⚠️ Here is the issue with AI doing actual work

As I mentioned at the beginning of the year, this would be The year of agents. Not only have we seen leading providers switching their focus to agentic capabilities like computer use, software engineering, and their assistants thinking before answering, but agents have also shown up in the projects we use to do work, a good example being the Notion AI agent announced a few weeks ago.

On the one hand, this is great news: AI is doing actual work, automating tasks for us, freeing us to do other things or at least doing more of the things we were doing. At Mantis, for example, we routinely use AI as coding assistants to draft solutions and review our code.
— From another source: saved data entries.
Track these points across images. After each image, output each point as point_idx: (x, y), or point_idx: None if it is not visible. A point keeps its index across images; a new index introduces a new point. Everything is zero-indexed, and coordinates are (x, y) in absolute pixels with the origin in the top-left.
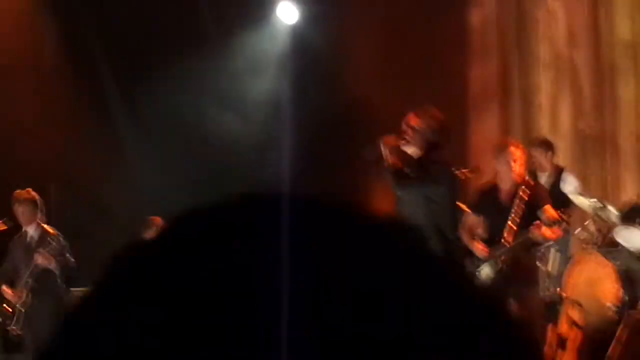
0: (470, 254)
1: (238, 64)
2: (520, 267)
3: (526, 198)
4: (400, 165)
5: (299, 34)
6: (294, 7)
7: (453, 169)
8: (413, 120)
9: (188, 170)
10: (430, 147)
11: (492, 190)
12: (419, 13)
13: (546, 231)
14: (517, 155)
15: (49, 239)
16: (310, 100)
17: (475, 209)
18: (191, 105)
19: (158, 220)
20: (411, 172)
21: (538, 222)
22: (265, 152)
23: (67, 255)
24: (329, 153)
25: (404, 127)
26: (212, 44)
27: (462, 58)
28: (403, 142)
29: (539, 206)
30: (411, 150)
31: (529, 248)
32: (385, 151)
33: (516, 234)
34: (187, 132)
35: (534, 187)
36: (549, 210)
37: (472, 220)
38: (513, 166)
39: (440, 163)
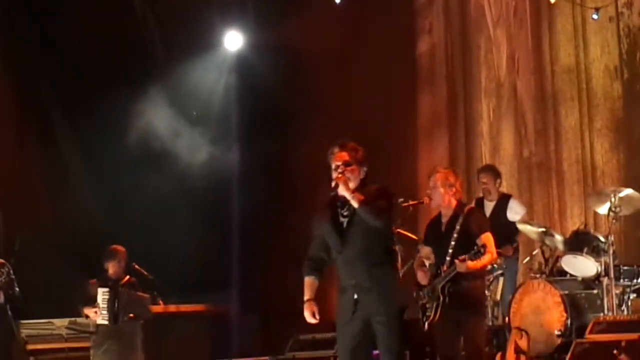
0: (420, 286)
1: (185, 89)
2: (465, 297)
3: (461, 227)
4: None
5: (244, 61)
6: (240, 36)
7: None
8: (343, 156)
9: (134, 196)
10: (365, 177)
11: (436, 220)
12: (367, 42)
13: (473, 264)
14: (449, 182)
15: None
16: (255, 125)
17: (425, 240)
18: (137, 130)
19: (121, 250)
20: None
21: (463, 256)
22: (214, 178)
23: (15, 287)
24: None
25: (337, 165)
26: (159, 70)
27: (411, 85)
28: (344, 179)
29: (476, 235)
30: (352, 184)
31: (470, 278)
32: (344, 188)
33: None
34: (133, 158)
35: (471, 214)
36: (483, 239)
37: (424, 252)
38: (444, 193)
39: (383, 192)
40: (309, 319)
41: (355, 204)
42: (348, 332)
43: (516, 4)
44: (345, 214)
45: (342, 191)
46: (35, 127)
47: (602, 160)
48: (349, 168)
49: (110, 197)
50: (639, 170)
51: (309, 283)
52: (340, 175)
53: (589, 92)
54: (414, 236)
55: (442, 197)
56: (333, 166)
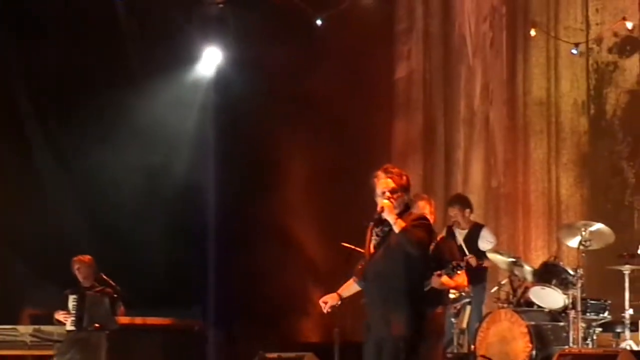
0: None
1: (161, 104)
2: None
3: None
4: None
5: (223, 77)
6: (219, 52)
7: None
8: (389, 183)
9: (106, 207)
10: (407, 206)
11: None
12: (345, 63)
13: (447, 280)
14: (430, 209)
15: None
16: (231, 140)
17: None
18: (112, 142)
19: (83, 259)
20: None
21: (440, 271)
22: (188, 192)
23: None
24: (253, 193)
25: (382, 191)
26: (137, 83)
27: (387, 110)
28: (390, 206)
29: (449, 261)
30: (396, 210)
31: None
32: (388, 212)
33: None
34: (107, 169)
35: (444, 244)
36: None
37: None
38: None
39: (422, 223)
40: (322, 303)
41: (396, 229)
42: (365, 352)
43: (493, 35)
44: (378, 234)
45: (386, 215)
46: (10, 133)
47: (566, 194)
48: (395, 195)
49: (82, 207)
50: (601, 205)
51: (347, 282)
52: (387, 201)
53: (558, 125)
54: (360, 249)
55: None
56: (378, 191)
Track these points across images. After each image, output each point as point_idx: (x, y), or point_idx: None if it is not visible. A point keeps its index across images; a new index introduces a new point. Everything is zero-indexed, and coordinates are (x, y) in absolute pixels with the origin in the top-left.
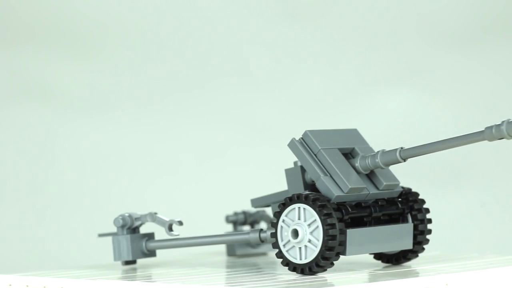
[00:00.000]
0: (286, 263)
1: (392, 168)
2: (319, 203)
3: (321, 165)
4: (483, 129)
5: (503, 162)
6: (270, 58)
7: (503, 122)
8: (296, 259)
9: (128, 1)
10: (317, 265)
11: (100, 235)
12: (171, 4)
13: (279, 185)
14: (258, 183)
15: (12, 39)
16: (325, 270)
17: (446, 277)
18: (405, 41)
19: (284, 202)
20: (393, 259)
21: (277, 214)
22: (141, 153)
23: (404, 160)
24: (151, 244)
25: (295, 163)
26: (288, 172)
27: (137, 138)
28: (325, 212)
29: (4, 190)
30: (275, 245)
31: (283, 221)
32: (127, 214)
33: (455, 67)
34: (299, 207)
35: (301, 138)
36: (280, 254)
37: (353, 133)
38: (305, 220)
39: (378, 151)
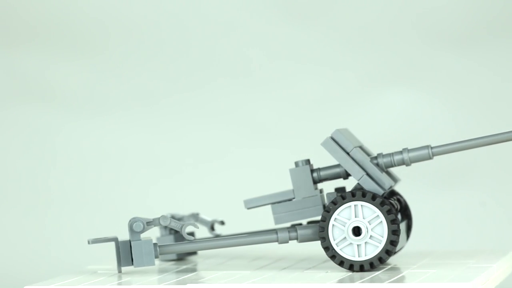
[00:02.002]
0: (341, 261)
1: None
2: (380, 200)
3: (357, 163)
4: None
5: (502, 162)
6: (270, 59)
7: None
8: (354, 256)
9: (129, 1)
10: (380, 260)
11: (94, 241)
12: (172, 5)
13: (280, 185)
14: (259, 183)
15: (13, 39)
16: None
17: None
18: (404, 41)
19: (335, 201)
20: None
21: (327, 213)
22: (142, 153)
23: (432, 157)
24: (170, 248)
25: (296, 163)
26: (293, 172)
27: (138, 138)
28: (388, 208)
29: (5, 191)
30: (325, 244)
31: (335, 219)
32: (138, 218)
33: (454, 67)
34: (355, 205)
35: (331, 137)
36: (332, 253)
37: (351, 133)
38: (364, 217)
39: (403, 149)
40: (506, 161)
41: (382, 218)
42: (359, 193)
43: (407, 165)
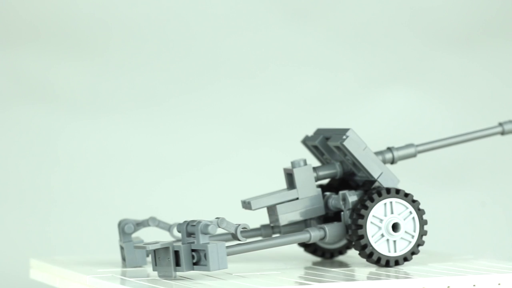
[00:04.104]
0: (378, 258)
1: (392, 167)
2: (412, 197)
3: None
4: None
5: (501, 163)
6: (271, 61)
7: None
8: (389, 252)
9: (132, 2)
10: (413, 254)
11: (153, 246)
12: (174, 7)
13: (281, 185)
14: (261, 184)
15: (15, 40)
16: None
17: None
18: (402, 42)
19: (371, 198)
20: (329, 253)
21: (365, 211)
22: (144, 154)
23: (416, 155)
24: (236, 249)
25: (293, 162)
26: (297, 171)
27: (141, 139)
28: (419, 204)
29: (7, 191)
30: (364, 241)
31: (373, 216)
32: (207, 221)
33: (452, 68)
34: (390, 202)
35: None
36: (370, 250)
37: None
38: (399, 214)
39: (390, 147)
40: (505, 161)
41: (414, 214)
42: (393, 190)
43: (394, 163)
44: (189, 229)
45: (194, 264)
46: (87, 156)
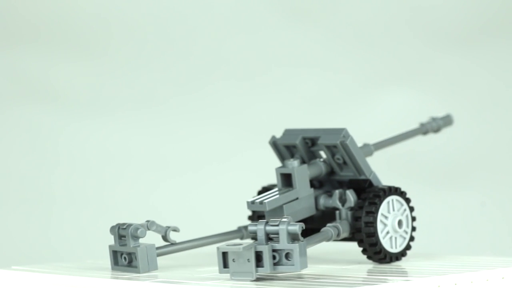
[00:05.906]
0: (385, 255)
1: (390, 168)
2: (405, 194)
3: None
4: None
5: (500, 163)
6: (270, 61)
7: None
8: (391, 248)
9: (133, 2)
10: (407, 249)
11: (245, 248)
12: (175, 8)
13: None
14: (262, 185)
15: (15, 40)
16: None
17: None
18: (401, 42)
19: (378, 196)
20: None
21: (376, 209)
22: (145, 154)
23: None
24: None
25: (288, 163)
26: (297, 171)
27: (141, 139)
28: (410, 201)
29: (8, 191)
30: (375, 239)
31: (381, 214)
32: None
33: (451, 67)
34: (392, 200)
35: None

We still have to carefully review what the AI is suggesting, but it does accelerate our development cycle. Ethan Mollick, in his newsletter which I highly recommend, also mentioned how he can now use AI to reproduce results from academic papers, something that would have been infeasible to do for most research work before.

Here's the catch though: do we trust what AI did to the extent that we will not thoroughly check the process and results? Here's another example — just a few days ago, a project was delayed by a week, so I asked Notion AI to shift resources and tasks by one week and it did 😮 but did it do it correctly? In order to answer that, I need to spend time carefully checking what AI did. Most of the time this saves me time, but there are also times where it would have been quicker or at least as quick to do it manually.

This also lies at the core of why AI is not here to replace jobs but make us more productive. And irrespective of how accurate AI really is, at the end of the day a human is accountable for the work done. The good news is that AI is pulling its weight lately, delivering actual value instead of being a better search engine 💪